[AVAILABLE RECORDS Boundary: Start]

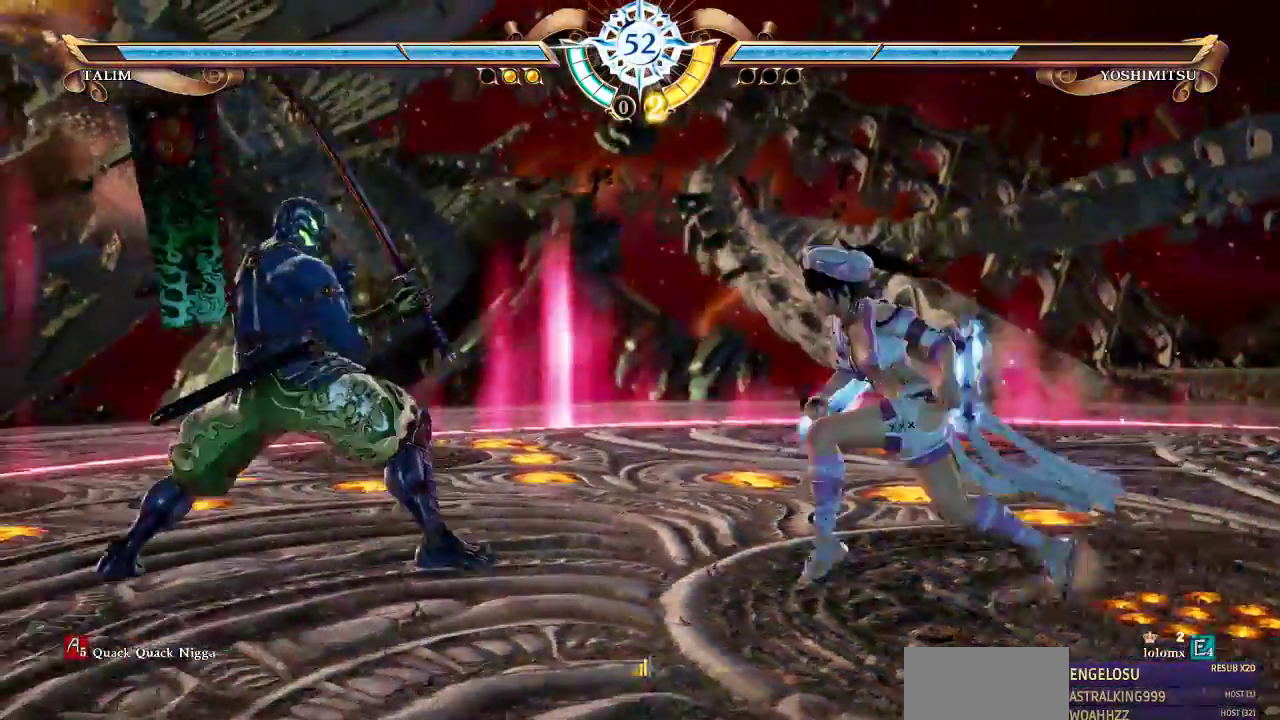
{"dt_ms": 500, "buttons": []}
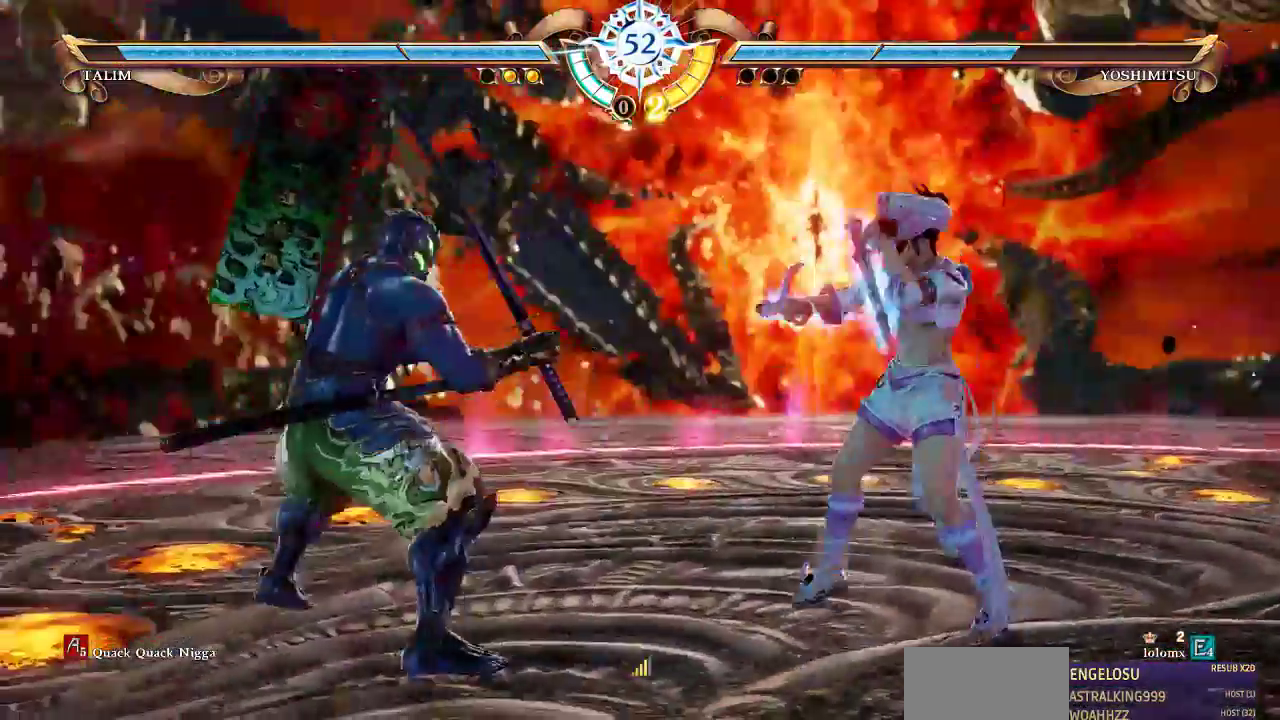
{"dt_ms": 500, "buttons": ["CROSS"], "events": [[50, "TRIANGLE", "down"], [183, "TRIANGLE", "up"], [350, "CROSS", "down"], [417, "CROSS", "up"], [483, "CROSS", "down"]]}
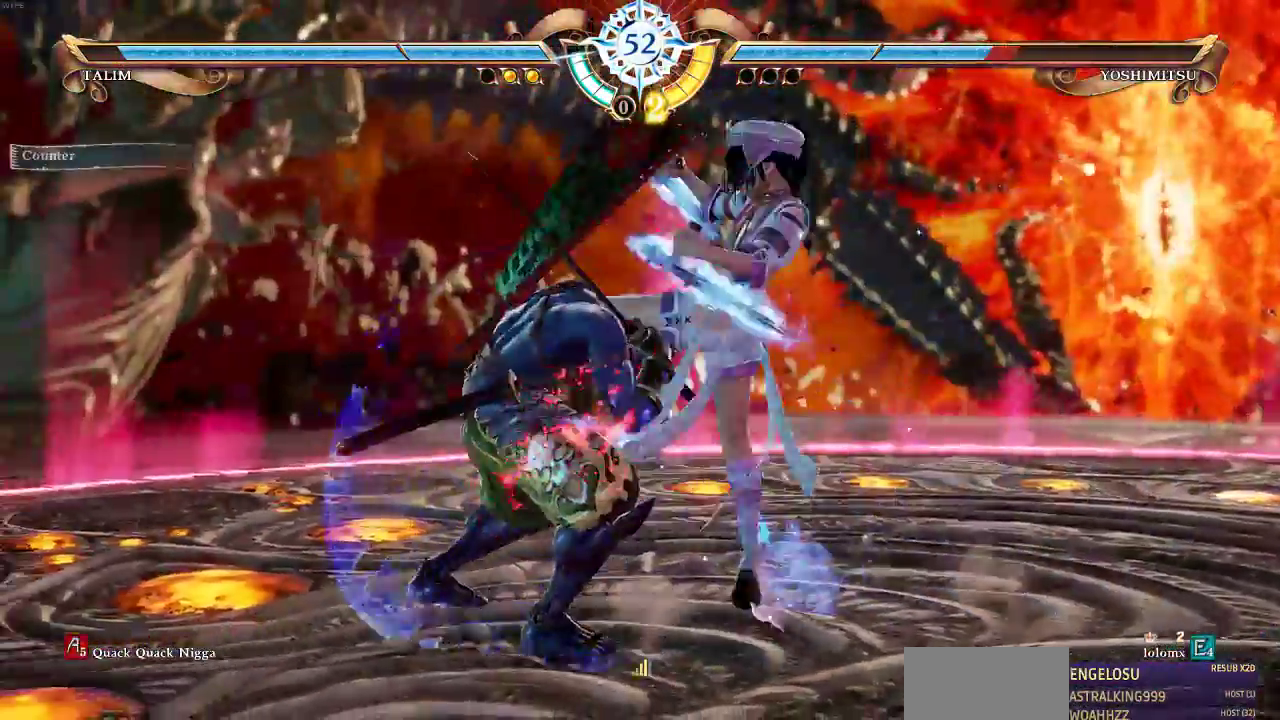
{"dt_ms": 1000, "buttons": []}
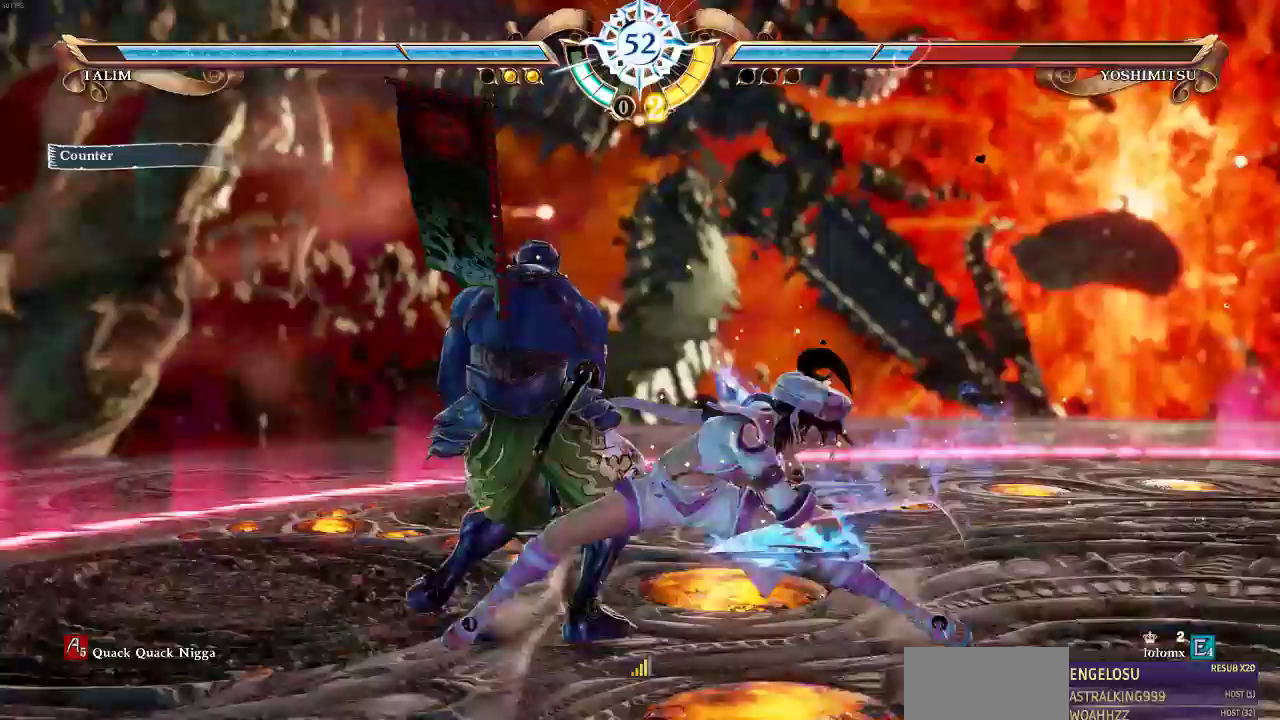
{"dt_ms": 500, "buttons": ["DPAD_LEFT"]}
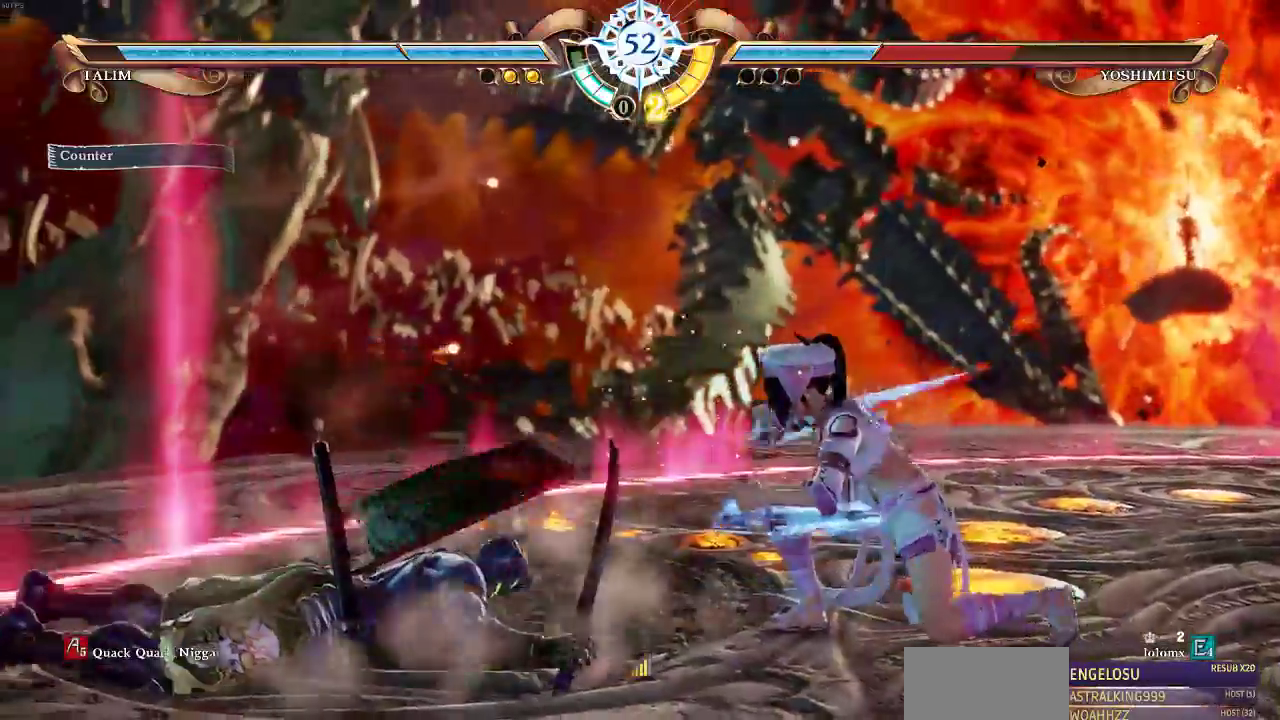
{"dt_ms": 500, "buttons": [], "events": [[450, "DPAD_LEFT", "up"]]}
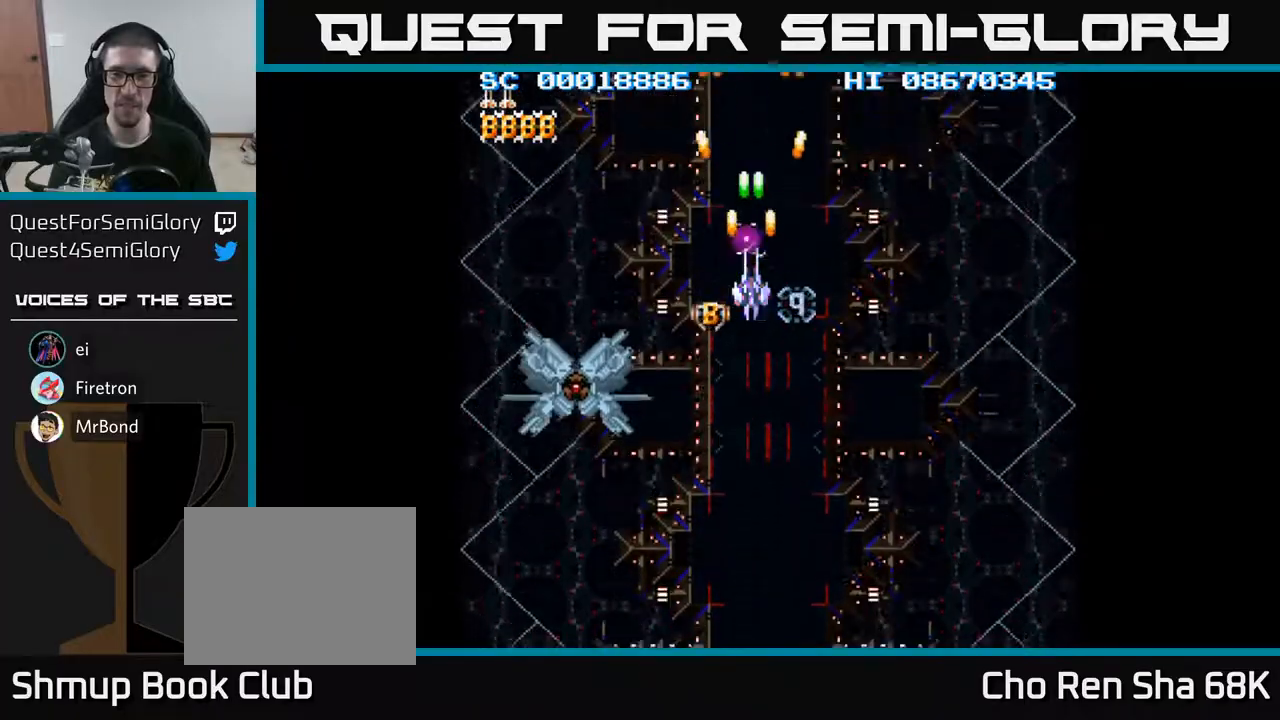
Gameplay with a controller (Xbox layout); each line is a JSON object with the inputs held at the frame after it. "events" lists button and stick changes between this image and that frame as [ms after this image, input, new state], when the widget could be followed in between. Not read: left_stick right_stick.
{"buttons": ["A"], "events": [[33, "DPAD_DOWN", "down"], [67, "DPAD_DOWN", "up"], [300, "DPAD_DOWN", "down"], [350, "DPAD_DOWN", "up"]]}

[AVAILABLE RECORDS Boundary: End]

#### ACTIVITY:
Leave out the pictures and print every line of the data exactly.

#### SOLUTION TO THIS TASK:
{"dt_ms": 500, "buttons": []}
{"dt_ms": 500, "buttons": ["CROSS"], "events": [[50, "TRIANGLE", "down"], [183, "TRIANGLE", "up"], [350, "CROSS", "down"], [417, "CROSS", "up"], [483, "CROSS", "down"]]}
{"dt_ms": 1000, "buttons": []}
{"dt_ms": 500, "buttons": ["DPAD_LEFT"]}
{"dt_ms": 500, "buttons": [], "events": [[450, "DPAD_LEFT", "up"]]}
Gameplay with a controller (Xbox layout); each line is a JSON object with the inputs held at the frame after it. "events" lists button and stick changes between this image and that frame as [ms after this image, input, new state], when the widget could be followed in between. Not read: left_stick right_stick.
{"buttons": ["A"], "events": [[33, "DPAD_DOWN", "down"], [67, "DPAD_DOWN", "up"], [300, "DPAD_DOWN", "down"], [350, "DPAD_DOWN", "up"]]}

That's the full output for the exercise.